Being a woman is expensive. It’s a well–reported fact that everyday products—from razors and deodorants to jeans—cost more when marketed toward women than men. The crummy additional news is that women start getting ripped off right from their first sippy cup, an injustice that will persist until the day our pink, sequined coffins are finally lowered into our overpriced “Hers” graves.
The argument du jour is that it’s simply costlier to manufacture women’s goods: That feminine floral scents are more expensive to produce than Generic Man Clean, that the features of our bodies require additional sewing finesse to properly account for the complicating presence of boobs. It’s bullshit, of course, but nothing elucidates why it’s bullshit quite as vividly as the cost of children’s toys.
It took me around 20 minutes to dig up multiple examples of a so-called “pink tax” in children’s toys—functionally identical items that are several dollars more when sold in the color pink versus the color blue. As of Friday, the Ty Tinker Blue Bear was $29.99, while the Ty Pudder Pink Bear was $34.99. Fisher-Price’s Power Wheels Jeep Wrangler in blue was $194.63, while the identical Barbie Jammer in pink was $214.88 (the blue car’s price has been raised slightly, but is still less than the pink car).
I’d also noted that this Schwinn was discounted to $70.38 from $79.99 in blue, but full price in pink. Those bikes are now priced identically at $79.99, and the same shift has occurred for the bears. The changes in price happened after I emailed Amazon and asked for comment on the price discrepancy; though there’s no indication that my poking at this issue is why there’s been a shift, the company did not respond to my request for comment.
The evidence for the “pink tax” even among girls and boys is more than anecdotal: A 2015 study conducted by New York City’s Department of Consumer Affairs found that girl’s toys cost more 55 percent of the time, and that girl’s clothes cost more 26 percent of the time. General toys were found to cost around 11 percent more for girls than boys.
(Though the study was conducted by an NYC agency, the investigation focused only on national retailers.)
Who do we blame for this lunacy? Jenn Steele, the director of product marketing at the consumer data firm Indix (and a former product marketing manager at Amazon), says that when it comes to the online retail giant, it’s the sellers who are responsible for setting their own prices. Some do it algorithmically, and others—typically smaller operations—do it manually. But why retailers price things the way they do is anyone’s guess.

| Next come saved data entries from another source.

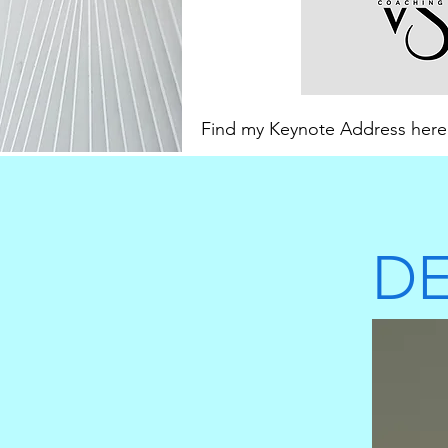
Find my Keynote Address her
DE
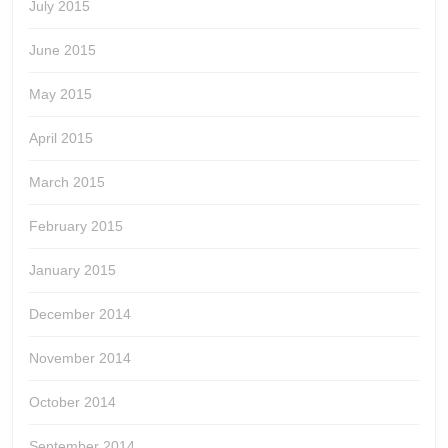
July 2015
June 2015
May 2015
April 2015
March 2015
February 2015
January 2015
December 2014
November 2014
October 2014
September 2014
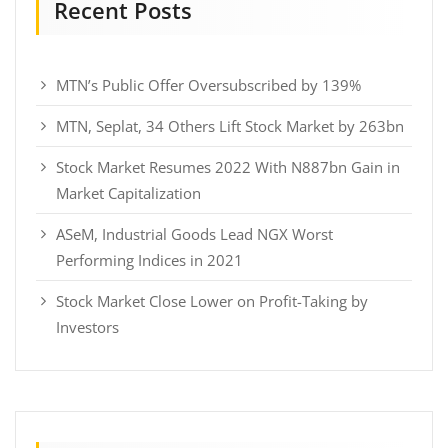
Recent Posts
MTN’s Public Offer Oversubscribed by 139%
MTN, Seplat, 34 Others Lift Stock Market by 263bn
Stock Market Resumes 2022 With N887bn Gain in
Market Capitalization
ASeM, Industrial Goods Lead NGX Worst
Performing Indices in 2021
Stock Market Close Lower on Profit-Taking by
Investors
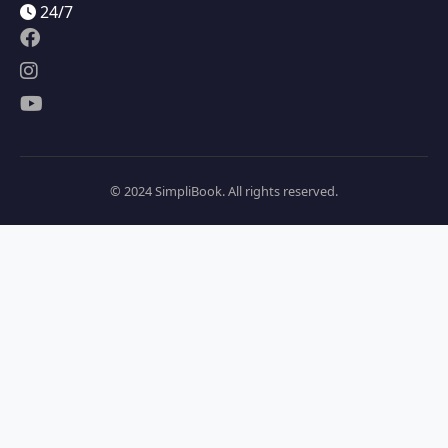
24/7
© 2024 SimpliBook. All rights reserved.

Marketplace sellers are under enormous pressure to have their products featured in the site’s coveted “buy box,” often adjusting the cost of their items multiple times a day in an attempt to optimize their visibility.
“If you’re finding consistently that pink sippy cups are more expensive than the exact same sippy cup in blue, then the marketplace could be putting pressure on sellers to drop the prices of the blue ones more,” Steele said.
“But this is so much supposition. Because I could also say, ‘OR they might just be jackasses, and they’re doing it because they can.’”
The better question, said Anna Chu, Vice President for Income Security and Education at the National Women’s Law Center, is what such price disparities say about the company setting them.
“These practices of charging more for pink goods—how does that speak to [a company’s] overall policies about how they treat women and men?” she asked. “Are they the same companies who inexplicably pay 79 cents for the dollar that men are paid?”
The truly pernicious part of the price disparity in children’s toys is that it’s only the beginning. Over the course of their lives, women will pay more for everyday items 42 percent of the time, despite the fact that we make less money than men.
“You’re basically squeezing women and families from both ends of the stick,” Chu said. “You’re squeezing them at their cost of living, and you’re squeezing them at the wage end, too.”
The bad news is that there really isn’t any way of forcing retailers to set their prices fairly—at least not yet. In July, Congresswoman Jackie Speier introduced the Pink Tax Repeal Act, which would prohibit companies from charging different prices for similar products based on the customer’s gender.
Following the release of the report, New York’s Commissioner of the Department of Consumer Affairs Lorelei Salas told me that some sellers did voluntarily even out their prices. Still, “it’s a little hard when you don’t have the stick of penalties or fines when you find an issue like that,”she said.
The best recourse women have is to vote with their dollars—why shouldn’t a little girl have a green Power Wheels? Especially if it costs 50 bucks less than its pink counterpart.
“Fundamentally, I don’t think retailers are going to change their behavior until we change our buying behavior,” Steele said, adding that she herself as altered many of her own buying habits as a result of her research.
“If the pink is more expensive, don’t buy it. Buy the green! Green is cheap. Awesome.”